What I’m Reading: The Company She Keeps: The Dangerous Life of a Model Turned Mafia Wife

The Company She Keeps: The Dangerous Life of a Model Turned Mafia Wife is a timepiece from the 1960’s New York mafia era. The author, former model-turned-stunt-car-driver Georgia Durante, shares her dramatic familial experiences with the mafia in this riveting memoir. Ms. Durante also provides deep insight into how she escaped her marriage into the mob and became a successful business owner. The writing is raw and wildly entertaining. If it wasn’t her real life, nobody would’ve believed it as fiction.

The book opens with Georgia describing her challenging childhood when she was raised by a single mom in mid 20th century upstate New York. Due to being from a broken home, Georgia was often marginalized and looked down upon in the provincial town she grew up in. Despite public rejection by polite society in her hometown Georgia always felt loved by her mom and had the strength to persevere. Georgia did not allow her critics to take her down, and her beauty queen looks brought her much success, eventually becoming the Kodak girl in the 1960s. Ultimately Georgia’s beauty was her ticket out of the provincial town she grew up in and into an exciting world that made her the envy of many. However, Georgia learns that all that glitters is not gold.

Shortly after high school Georgia moved to NYC to pursue a modeling career. While Georgia never made it big as a model in NYC, she did meet one of the loves of her life in the Big Apple. Enter Frankie, another Italian who worked for the mafia. Frankie introduced Georgia to a healthy mature relationship, teaching her that she was loveable and deserved good treatment. He also introduced her to speed driving, which she later took up as a career. Despite the blessings that came from the relationship with Frankie, it could not withstand his associations to the mob, and soon Georgia and Frankie broke up. On the rebound, Georgia married a man from back home who she knew from her youth. This marriage also ended rather quickly although she did get a beautiful daughter named Tony from it.

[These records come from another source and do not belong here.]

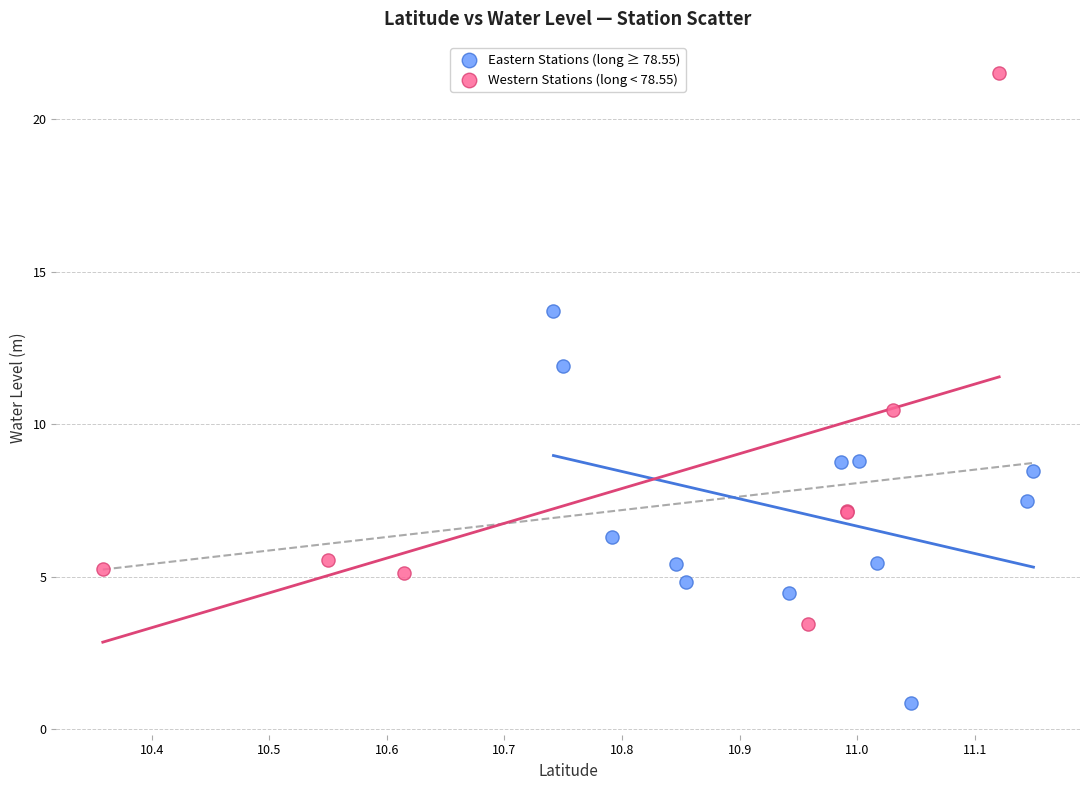

Which series has the widest spread of Y values?

Western Stations (long < 78.55)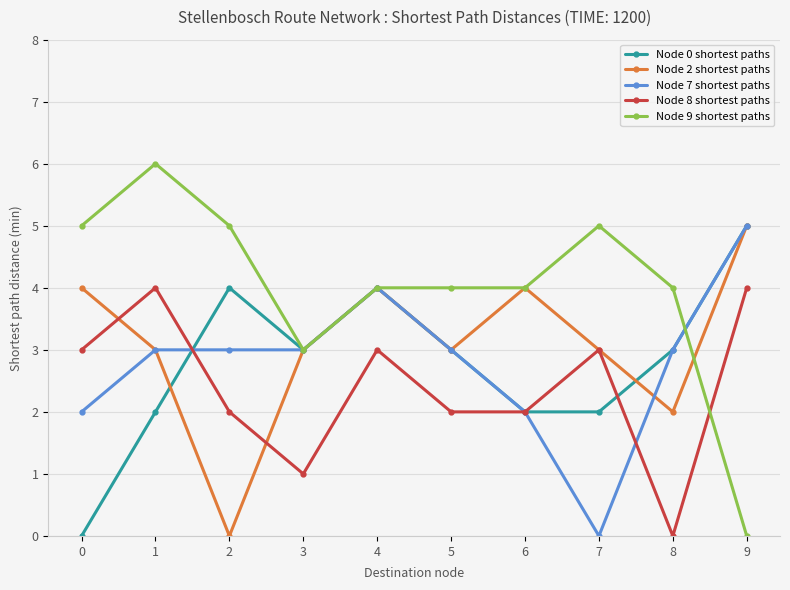

Which series has the largest total across all categories?

Node 9 shortest paths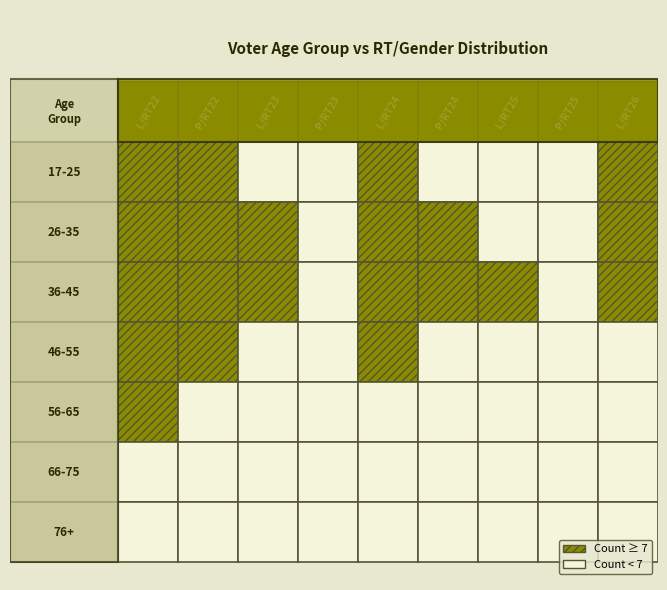

What is the average value of the 36-45 series?

11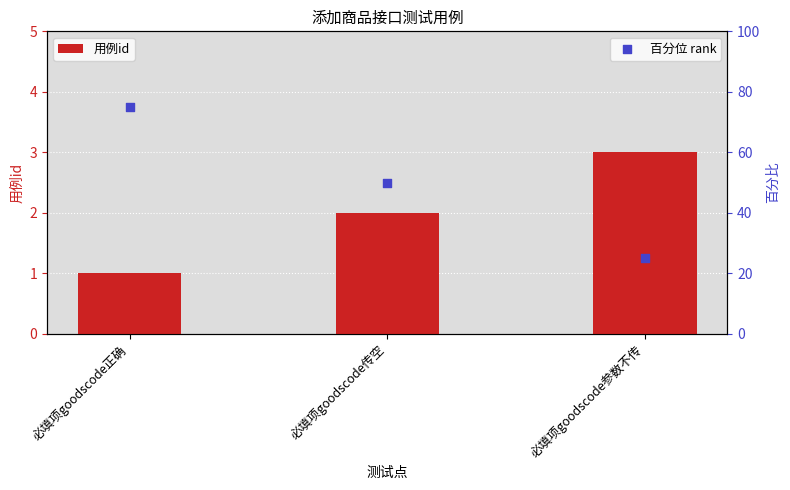

Which series has the largest total across all categories?

百分位 rank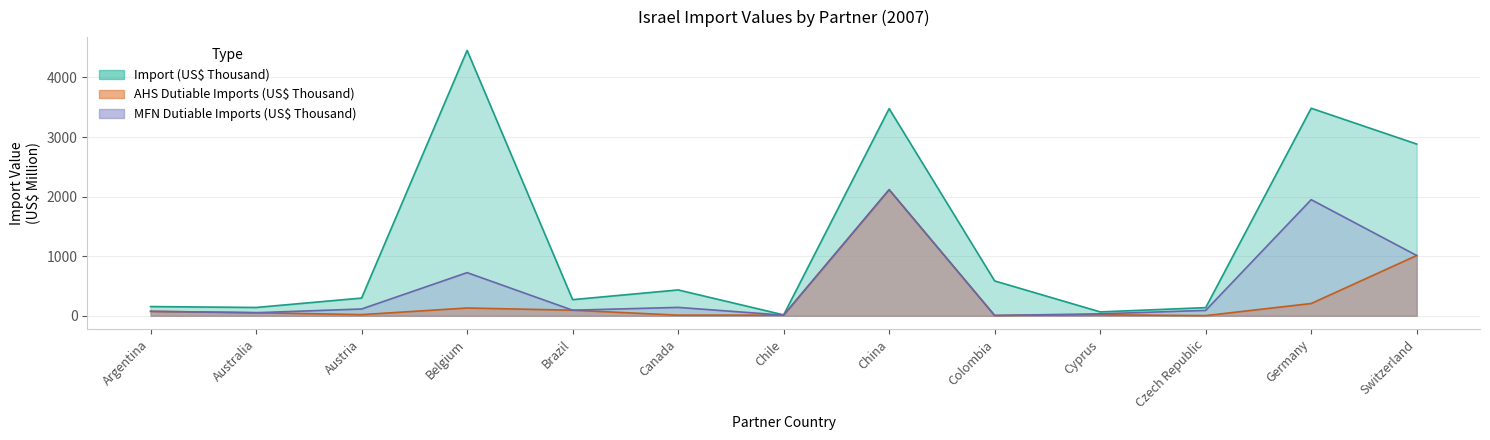

How many data points in AHS Dutiable Imports (US$ Thousand) are less than 51?

6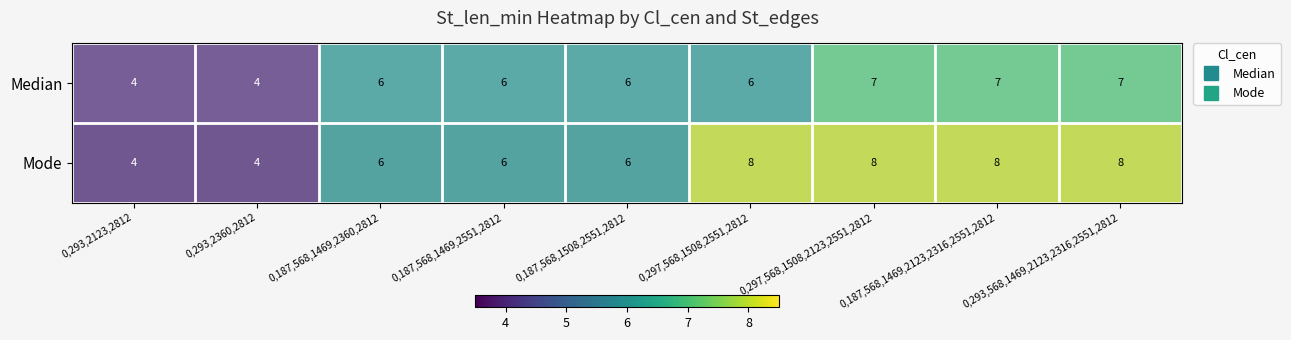

Which series has the largest range (max minus min)?

Mode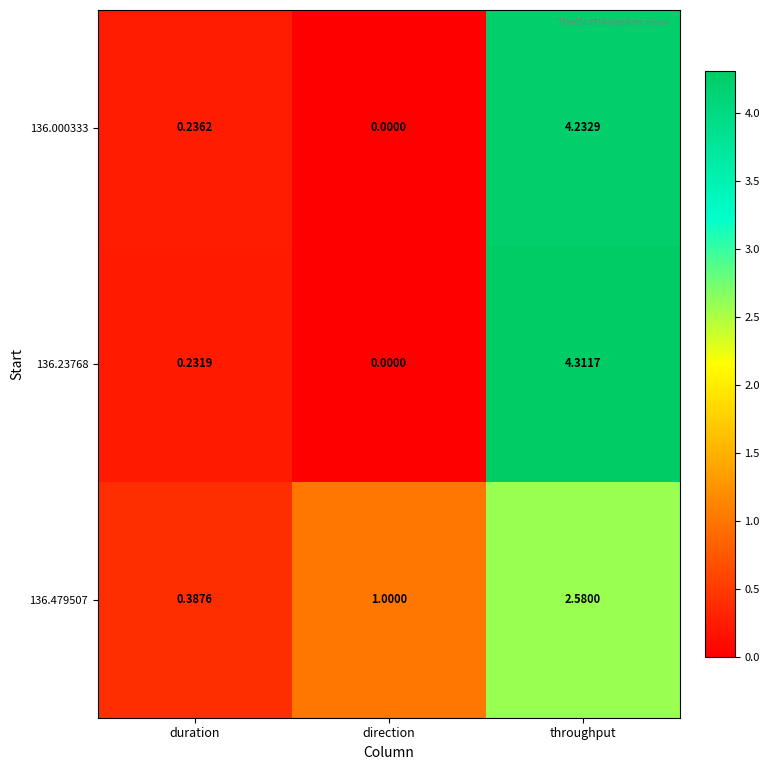

At which category does the chart reach its peak across all series?

throughput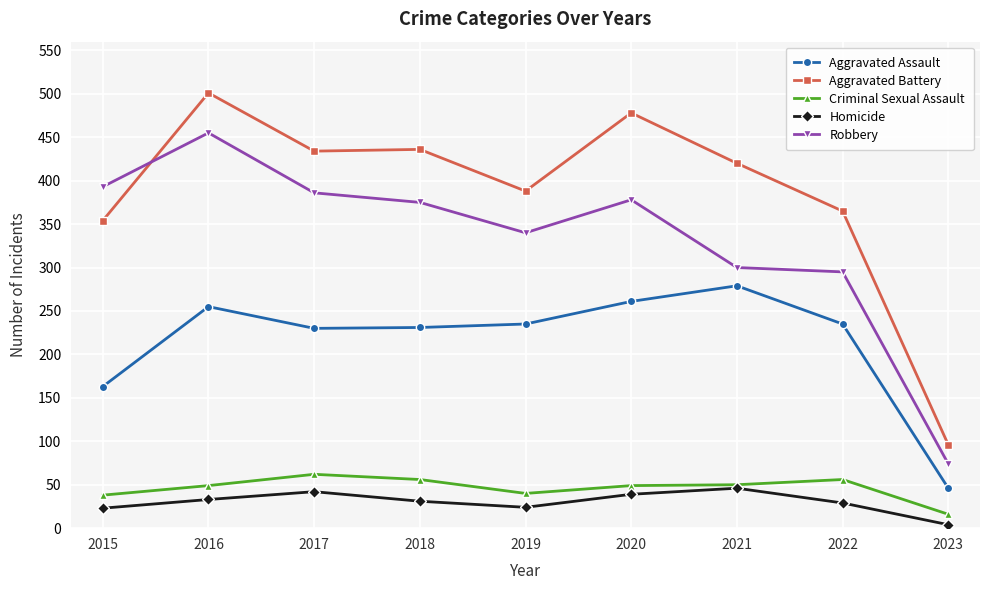

At how many categories does at least one series exceed 343?

8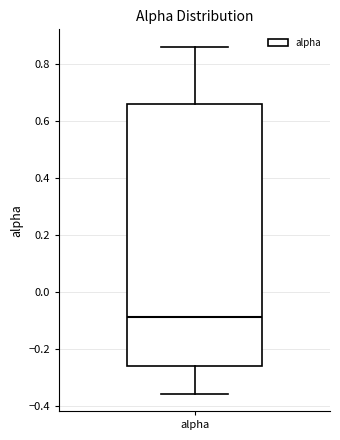

Transcribe this box plot: give where the median line is, the range the box spans, and where the two whiskers end, as read against the y-axis. The values are not printed on the chart, so give them approximately, as read against the axis.

median -0.08, box -0.26 to 0.66, whiskers -0.36 to 0.86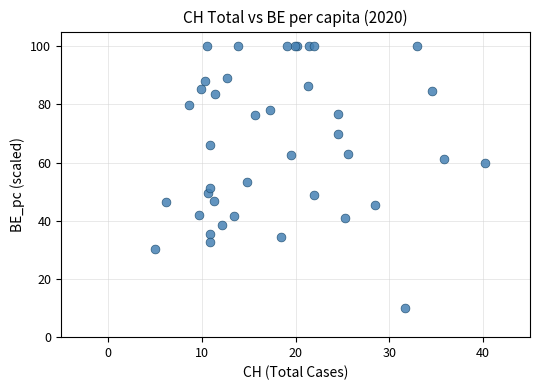

What Y value in the scatter plot is closest to 55?

53.3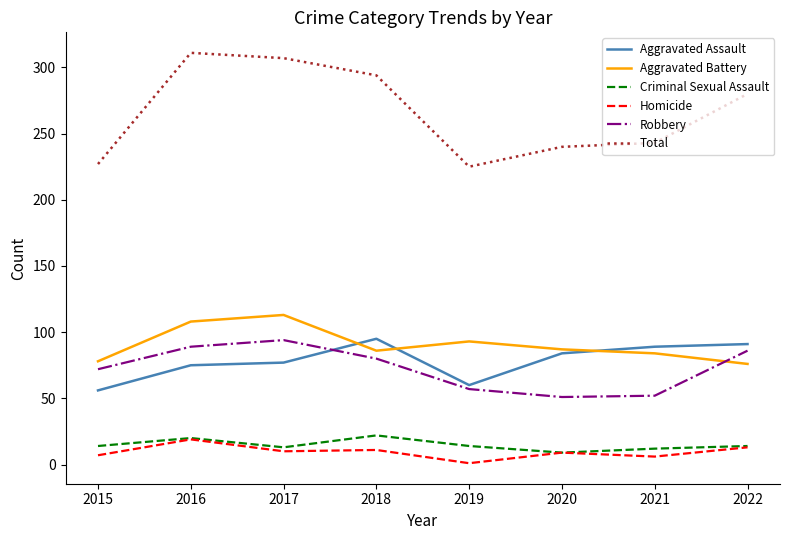

Between 2018 and 2022, which series saw the biggest shift?

Total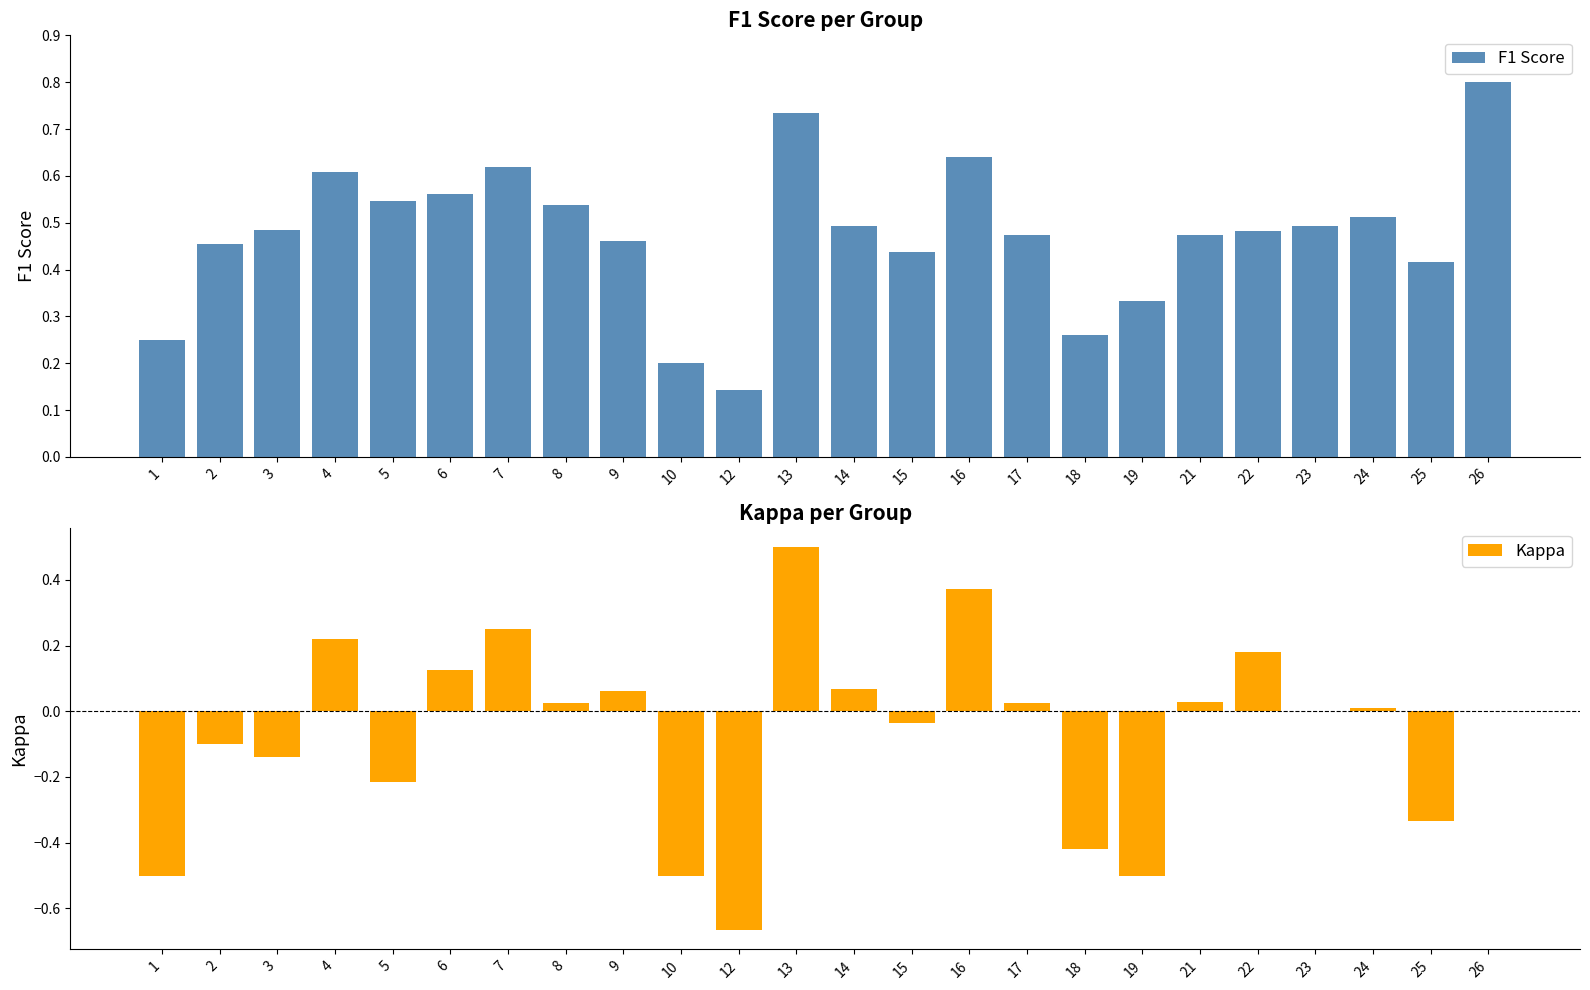

What is the average value of the Kappa series?

-0.1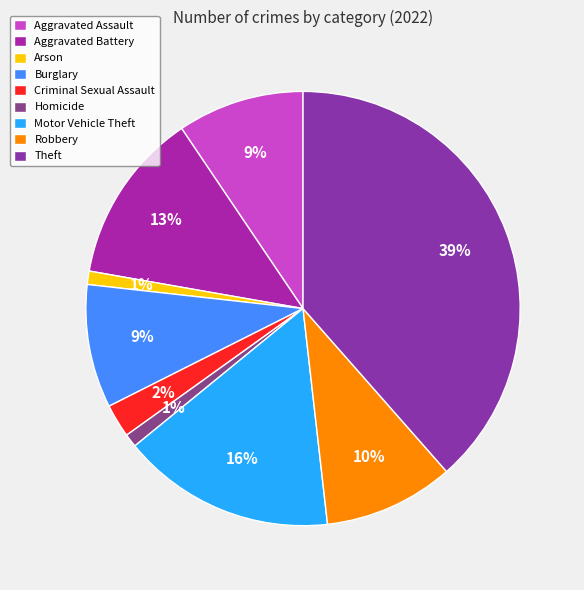

Is the sum of Criminal Sexual Assault and Burglary greater than half?

No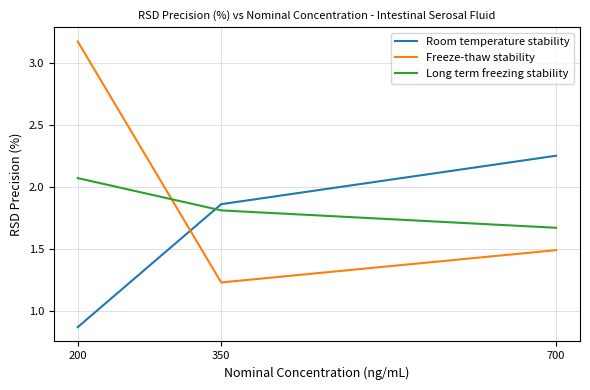

The value of Long term freezing stability at 200 is 1.2. True or false?

False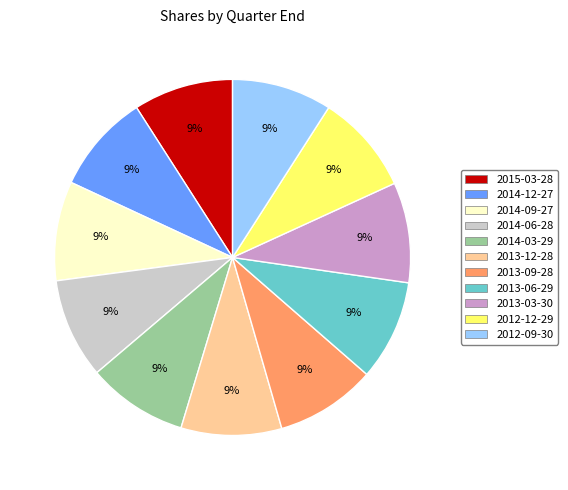

Combined, do 2013-09-28 and 2014-09-27 account for over 50%?

No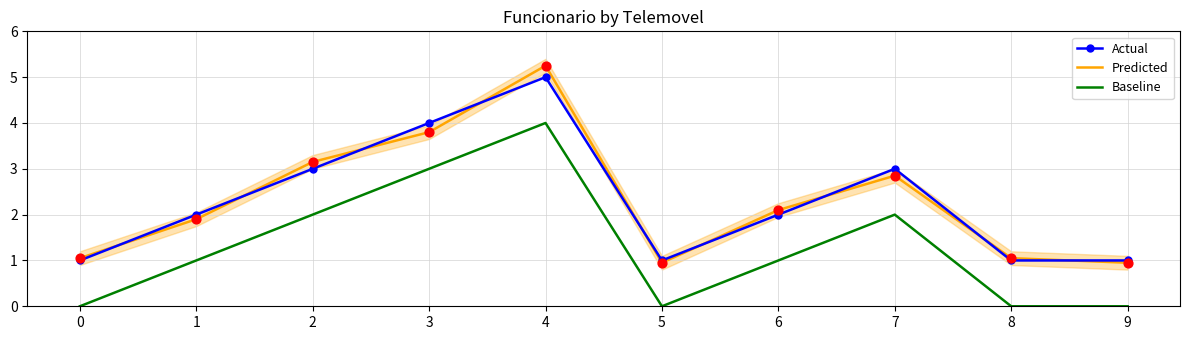

What is the total value across all series at 5?

1.9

Georgia and Tony left her first husband and fell into the arms of another mafia man, Joe, a snazzy nightclub owner in NY who was fifteen years her senior. This doomed relationship-turned-marriage was plagued with abuse, violence and insanity. Georgia knew she most likely would not get out of this marriage alive so she ran away from it and hid in Los Angeles, hoping to make it big as a model.

Frankie, her original love from NYC, who had remained Georgia’s friend from afar during both her marriages, reappeared in LA to try to save her. (By this point, although Georgia had escaped her abusive second husband, she had a deranged stalker coming after her.) With the help of Frankie and another mafia associate Georgia survived the gun-wielding stalker in Los Angeles only to discover though that other problems are on the horizon–like how to survive in LA while trying to raise a child.

With the help of her good looks, Georgia soon finds yet another would-be husband to help her. Unfortunately, the seemingly good partner Georgia finds for her third and final marriage is a monster in disguise who seems better than the rest but actually turns out worse.

The most shocking part of this memoir is that Georgia Durante survived so much drama and so many near-death experiences that it seems implausible. Even after the numerous abusive relationships, she suffered the stunt car accident that nearly took her life. Georgia Durante is a true survivor, a remarkable woman with a powerful story to tell.

BOTTOM LINE: If you are looking for a raw, action-packed soap opera, this book has it all. Romance, drama, surreal near-death experiences with the mafia are all contained in this well-written memoir about the former Kodak Girl who eventually ran her own stunt car company and eventually achieved massive success working with the likes of Cindy Crawford and other celebrities.